Try it:
Copy exactly the lines from the one containing "right eye: (435, 107)" through the last line of the records, both included, and nothing more.

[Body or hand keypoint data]
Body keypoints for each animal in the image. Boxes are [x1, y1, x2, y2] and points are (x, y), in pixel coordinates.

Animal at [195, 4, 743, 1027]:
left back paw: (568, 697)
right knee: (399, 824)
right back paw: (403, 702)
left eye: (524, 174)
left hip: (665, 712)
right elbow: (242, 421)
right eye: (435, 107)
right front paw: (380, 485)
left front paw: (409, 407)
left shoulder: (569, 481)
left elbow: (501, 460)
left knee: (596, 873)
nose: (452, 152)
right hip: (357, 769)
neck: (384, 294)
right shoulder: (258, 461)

Answer to this task:
right eye: (435, 107)
right front paw: (380, 485)
left front paw: (409, 407)
left shoulder: (569, 481)
left elbow: (501, 460)
left knee: (596, 873)
nose: (452, 152)
right hip: (357, 769)
neck: (384, 294)
right shoulder: (258, 461)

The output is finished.